3. Look out for a used HX or dual boiler on the forum, great milk steaming, hopefully repairable and more open to mods etc., likely to be £500-1,000.


----------



## Northern_Monkey (Sep 11, 2018)

Old thread with a vid of the Bellman steamer etc.

https://www.coffeeforums.co.uk/topic/37430-just-a-steamer/?do=embed


----------



## Mark70 (Jan 12, 2020)

Northern_Monkey said:


> Old thread with a vid of the Bellman steamer etc.
> 
> https://www.coffeeforums.co.uk/topic/37430-just-a-steamer/?do=embed


 That's really interesting and something I had not thought about.

Need to have a rethink and decide what I really need


----------



## Michael87 (Sep 20, 2019)

Jason11 said:


> Hopefully someone can post some real world 'between shot' times of a PID'd Gaggia Classic as I'd be interested to know myself.

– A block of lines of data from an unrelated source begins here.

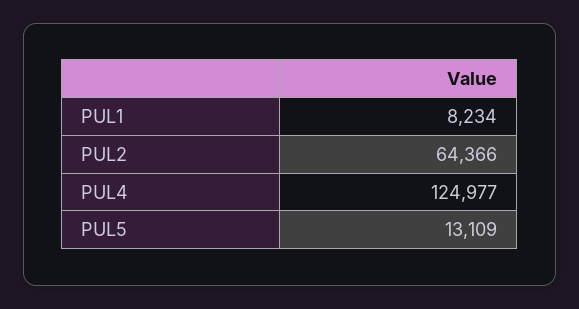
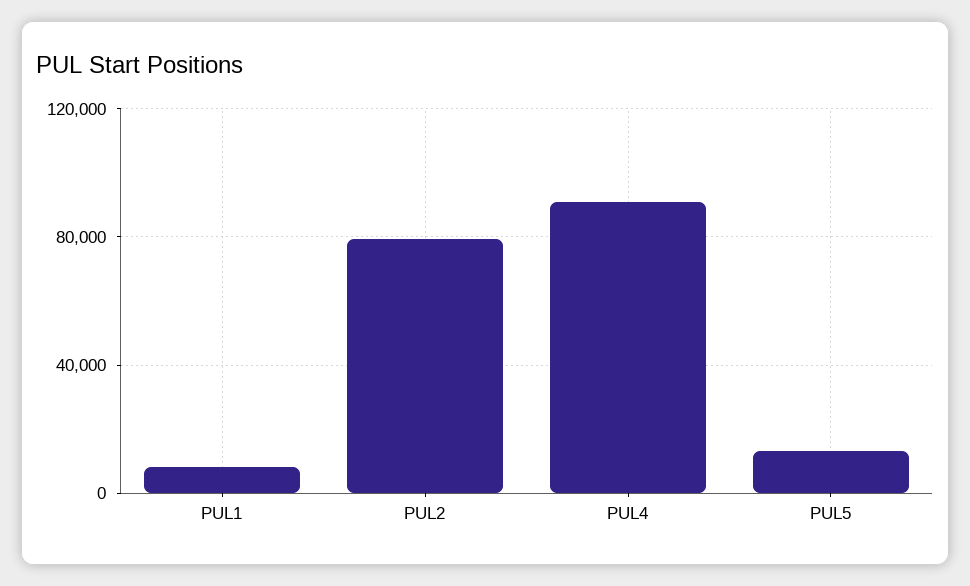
  {
    "PUL1": 8234,
-   "PUL2": 64366,
+   "PUL2": 80000,
-   "PUL4": 124977,
+   "PUL4": 90000,
    "PUL5": 13109
  }

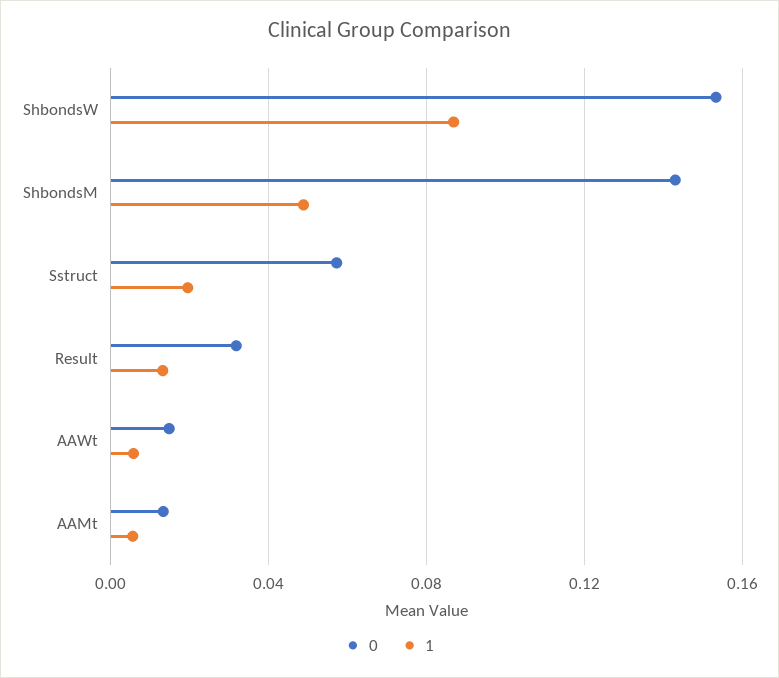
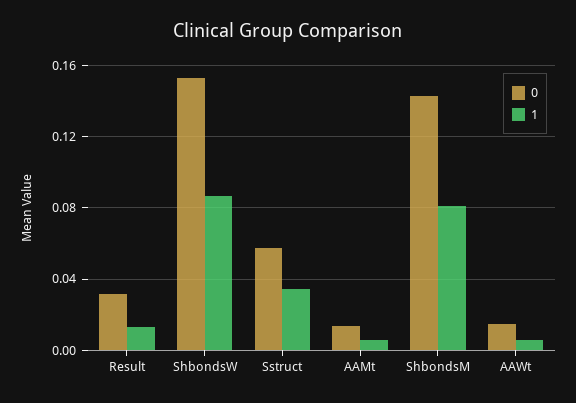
  {
    "0": {
      "ShbondsW": 0.155,
      "ShbondsM": 0.145,
      "Sstruct": 0.055,
      "Result": 0.03,
      "AAWt": 0.015,
      "AAMt": 0.015
    },
    "1": {
      "ShbondsW": 0.085,
-     "ShbondsM": 0.05,
+     "ShbondsM": 0.08,
-     "Sstruct": 0.02,
+     "Sstruct": 0.035,
      "Result": 0.015,
      "AAWt": 0.005,
      "AAMt": 0.005
    }
  }

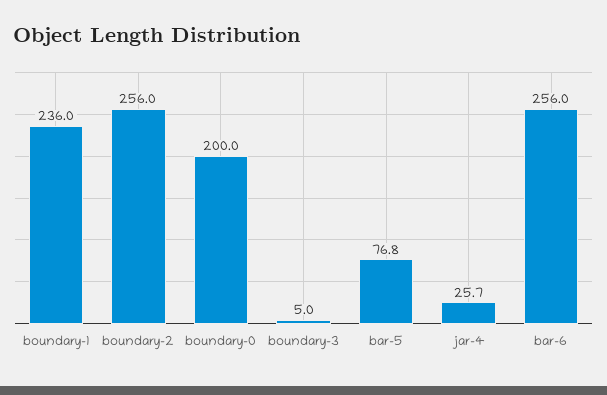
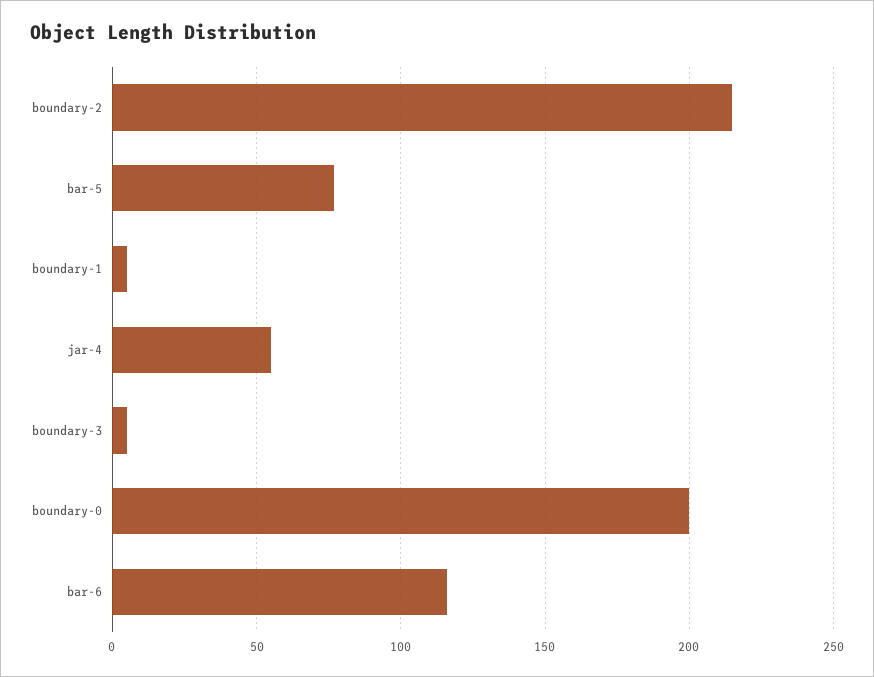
  {
-   "boundary-1": 236,
+   "boundary-1": 5,
-   "boundary-2": 256,
+   "boundary-2": 215,
    "boundary-0": 200,
    "boundary-3": 5,
    "bar-5": 76.8,
-   "jar-4": 25.7,
+   "jar-4": 55,
-   "bar-6": 256
+   "bar-6": 115
  }

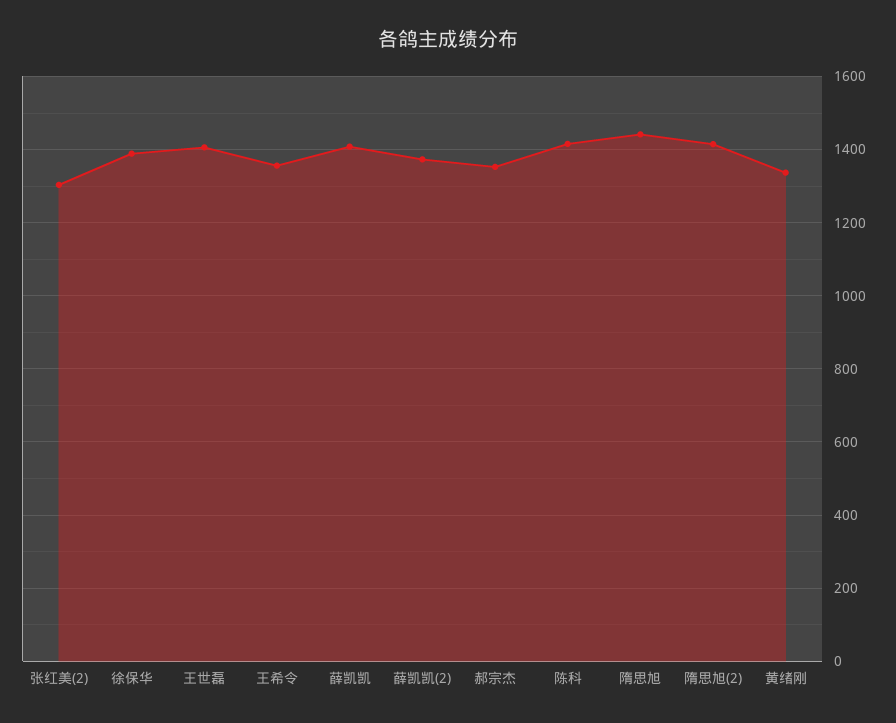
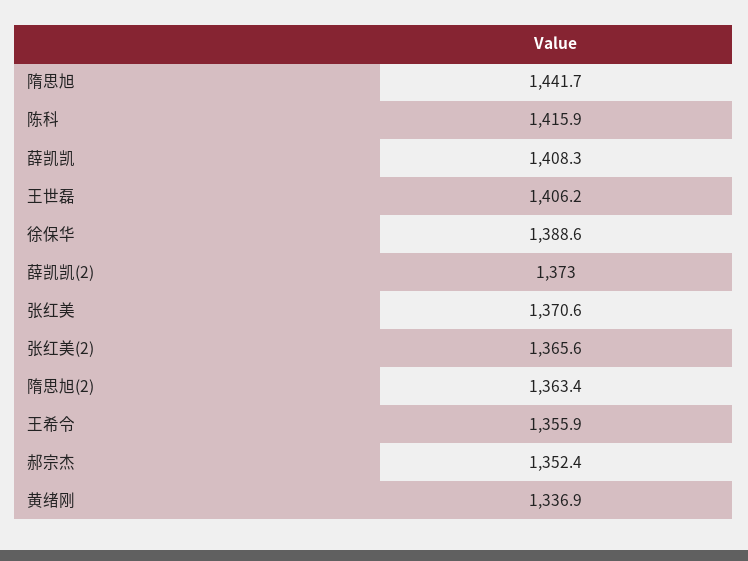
  {
-   "张红美(2)": 1300,
+   "张红美(2)": 1365.6,
    "徐保华": 1388.6,
    "王世磊": 1406.2,
    "王希令": 1355.9,
    "薛凯凯": 1408.3,
    "薛凯凯(2)": 1373,
    "郝宗杰": 1352.4,
    "陈科": 1415.9,
    "隋思旭": 1441.7,
-   "隋思旭(2)": 1420,
+   "隋思旭(2)": 1363.4,
-   "黄绪刚": 1336.9
+   "黄绪刚": 1336.9,
+   "张红美": 1370.6
  }

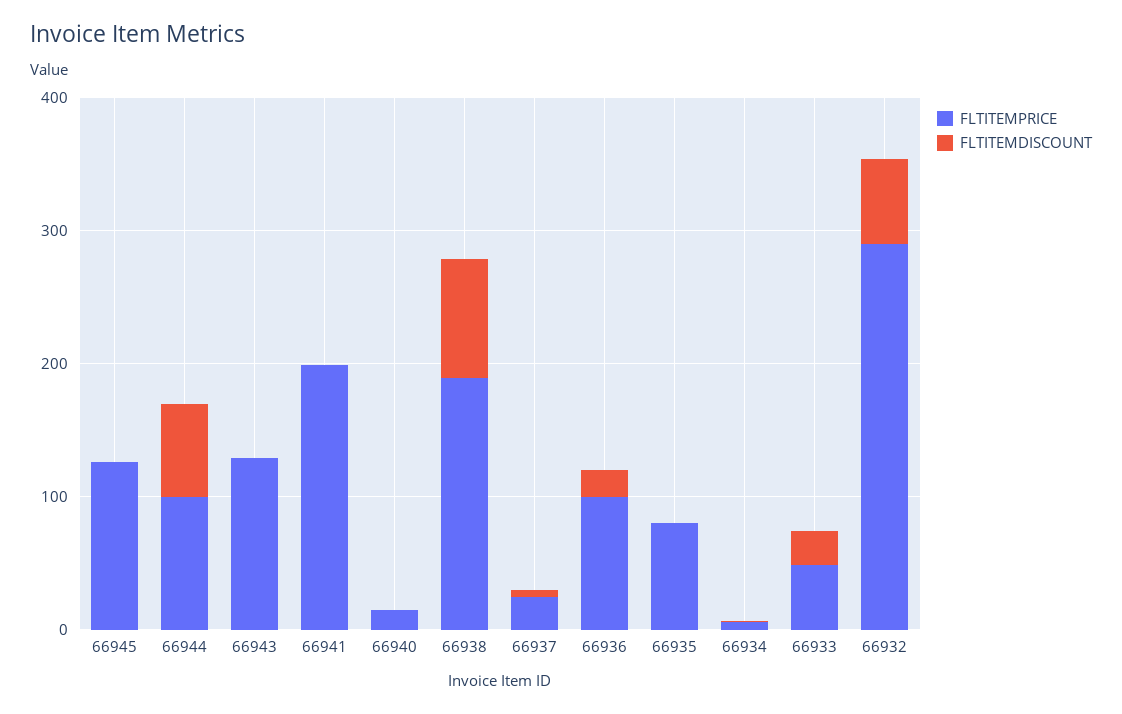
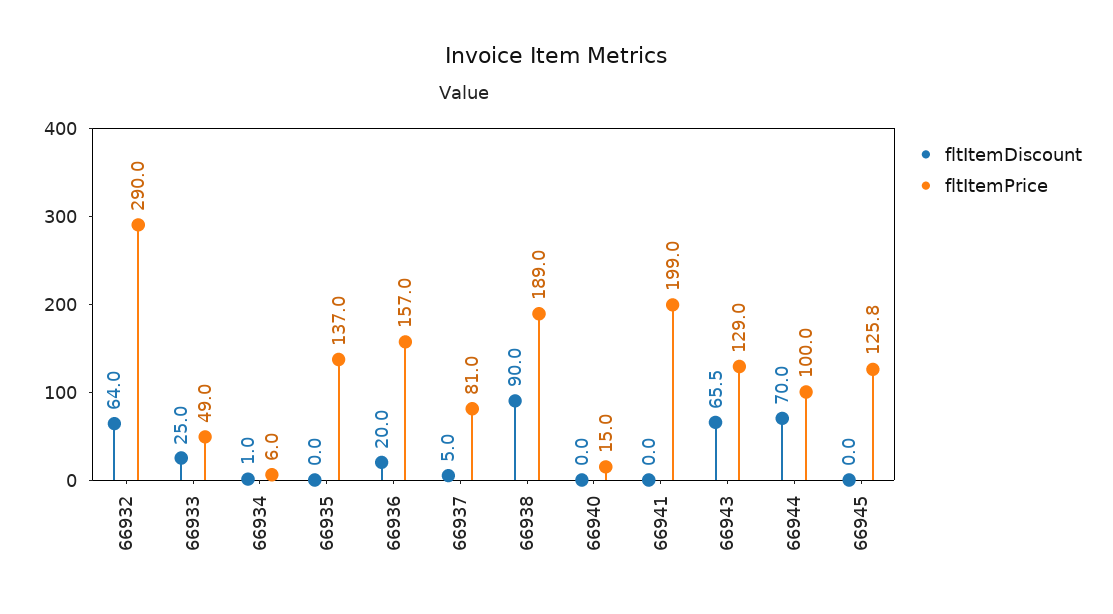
  {
    "FLTITEMPRICE": {
      "66945": 125.8,
      "66944": 100,
      "66943": 129,
      "66941": 199,
      "66940": 15,
      "66938": 189,
-     "66937": 20,
+     "66937": 81,
-     "66936": 100,
+     "66936": 157,
-     "66935": 80,
+     "66935": 137,
      "66934": 6,
      "66933": 49,
      "66932": 290
    },
    "FLTITEMDISCOUNT": {
      "66945": 0,
      "66944": 70,
-     "66943": 0,
+     "66943": 65.5,
      "66941": 0,
      "66940": 0,
      "66938": 90,
      "66937": 5,
      "66936": 20,
      "66935": 0,
      "66934": 1,
      "66933": 25,
      "66932": 64
    }
  }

 I just tried this. Pulled shot, dropped from 93 to 89, after 2 minutes back to 93deg but took another ~5 minutes to stabilise around 93 (was going between 92.5 and 94 for a while). I might try to recalibate it as it didn't seem to be doing it right.


----------



## Jason11 (Oct 25, 2019)

Michael87 said:


> I just tried this. Pulled shot, dropped from 93 to 89, after 2 minutes back to 93deg but took another ~5 minutes to stabilise around 93 (was going between 92.5 and 94 for a while). I might try to recalibate it as it didn't seem to be doing it right.


Cheers 

So around 7 minutes between shots.

Did the shots taste the same ?


----------



## Michael87 (Sep 20, 2019)

Jason11 said:


> Cheers
> 
> 
> 
> ...


 Sorry- one went into milk for the wife, and I have not calibrate yet so both quite bitter!


----------



## Uriel4953 (Dec 1, 2019)

Sage DTP is £200 now. Got mine from Lakeland with 3 year warranty. I really like it so far, but it isn't self serviceable if that is something your looking for. Bought a niche to go with it but never had another grinder so don't really have anything to compare it too.


----------



## RobbieTheTruth (Jun 4, 2019)

Jason11 said:


> Hopefully someone can post some real world 'between shot' times of a PID'd Gaggia Classic as I'd be interested to know myself.


 I have a PID Gaggia Classic.

I'll time it properly, but I'd say it's about 4 mins to get back to 92 degrees.


----------